WHAT THIS EXERCISE ASKS =
• 1. In the MARVL plot manual, what kind of plots are the field procedures for?
• 2. Print the MARVL plot manual from "Wire pegs (keep" up to and including "Proformas (keep a good supply)".

DOCUMENT TEXT =
This manual has been written as a guide for the measurement of MARVL-based inventory plots in the native forests of State Forests of NSW. It is intended to supplement, not replace formal face-to-face training. The manual describes field procedures for measuring bound primary plots.
Keep in mind that a sample of the plots which you measure will be audited for accuracy of plot location, plot layout and tree measurement/description. State Forests is relying on you to provide information which is - as far as possible - accurate, precise and consistent. Don't take short-cuts with any aspects of plot measurement, take enough time to do the best job you can. Attention to detail is crucial because, like all sampling systems, a small error at the plot or tree level becomes a large error at the inventory level.
While attempting to give an explanation of correct procedures for most aspects of MARVL plot measurement this manual cannot be expected to cover all possible situations encountered in the field. If, having read the relevant part of this manual, you are still unsure about any aspect of plot measurement you should contact your Field Supervisor or Scott Arnold (066) 528900 or (066) 534810 (a.h.), radio call sign 1013.
2. MARVL INVENTORY EQUIPMENT CHECKLIST
Map of plot to be measured, with plot location information
Hip chain cotton (keep a good supply)
Wire pegs (keep a good supply)
Vertex Hypsometer (and spare batteries)
30 or 50 metre tape
Spray paint (keep a good supply)
Proformas (keep a good supply)
Pencil & eraser (including spare leads)
Spare folders for storing finished plot sheets
Set of field notes (you’re reading them now!)

DATASET CONTENT =
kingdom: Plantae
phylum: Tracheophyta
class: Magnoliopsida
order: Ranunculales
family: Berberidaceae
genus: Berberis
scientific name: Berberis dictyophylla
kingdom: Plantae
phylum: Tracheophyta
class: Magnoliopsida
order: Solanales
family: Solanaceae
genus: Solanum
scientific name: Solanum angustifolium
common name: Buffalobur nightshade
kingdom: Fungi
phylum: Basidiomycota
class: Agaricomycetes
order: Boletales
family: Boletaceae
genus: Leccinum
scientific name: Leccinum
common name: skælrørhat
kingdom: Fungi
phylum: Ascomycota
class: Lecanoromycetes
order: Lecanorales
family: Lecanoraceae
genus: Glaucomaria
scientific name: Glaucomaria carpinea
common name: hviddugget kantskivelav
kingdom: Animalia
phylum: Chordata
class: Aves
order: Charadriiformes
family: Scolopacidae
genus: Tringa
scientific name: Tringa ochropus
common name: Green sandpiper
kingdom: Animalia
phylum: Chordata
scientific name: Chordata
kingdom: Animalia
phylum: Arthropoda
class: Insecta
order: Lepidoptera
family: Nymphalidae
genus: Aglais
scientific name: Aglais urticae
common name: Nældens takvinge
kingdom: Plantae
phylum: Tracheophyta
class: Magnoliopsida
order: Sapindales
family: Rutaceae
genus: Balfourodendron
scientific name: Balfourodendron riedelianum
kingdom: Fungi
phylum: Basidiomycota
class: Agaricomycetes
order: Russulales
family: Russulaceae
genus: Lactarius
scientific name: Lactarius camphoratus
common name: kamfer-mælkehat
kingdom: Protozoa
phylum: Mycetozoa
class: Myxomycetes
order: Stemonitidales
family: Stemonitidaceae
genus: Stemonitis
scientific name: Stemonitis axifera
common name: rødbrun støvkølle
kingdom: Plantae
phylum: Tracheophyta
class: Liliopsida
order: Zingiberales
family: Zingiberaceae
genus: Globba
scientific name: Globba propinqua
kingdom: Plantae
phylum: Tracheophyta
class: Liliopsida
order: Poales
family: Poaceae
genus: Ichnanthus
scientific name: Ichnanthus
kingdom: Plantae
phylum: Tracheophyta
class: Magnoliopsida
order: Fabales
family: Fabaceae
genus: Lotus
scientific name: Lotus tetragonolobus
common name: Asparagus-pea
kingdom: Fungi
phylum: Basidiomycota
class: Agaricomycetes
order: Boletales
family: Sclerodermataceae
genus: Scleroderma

TASK ANSWERS =
• 1. Bound primary plots.

• 2.
Wire pegs (keep a good supply)
Vertex Hypsometer (and spare batteries)
30 or 50 metre tape
Spray paint (keep a good supply)
Proformas (keep a good supply)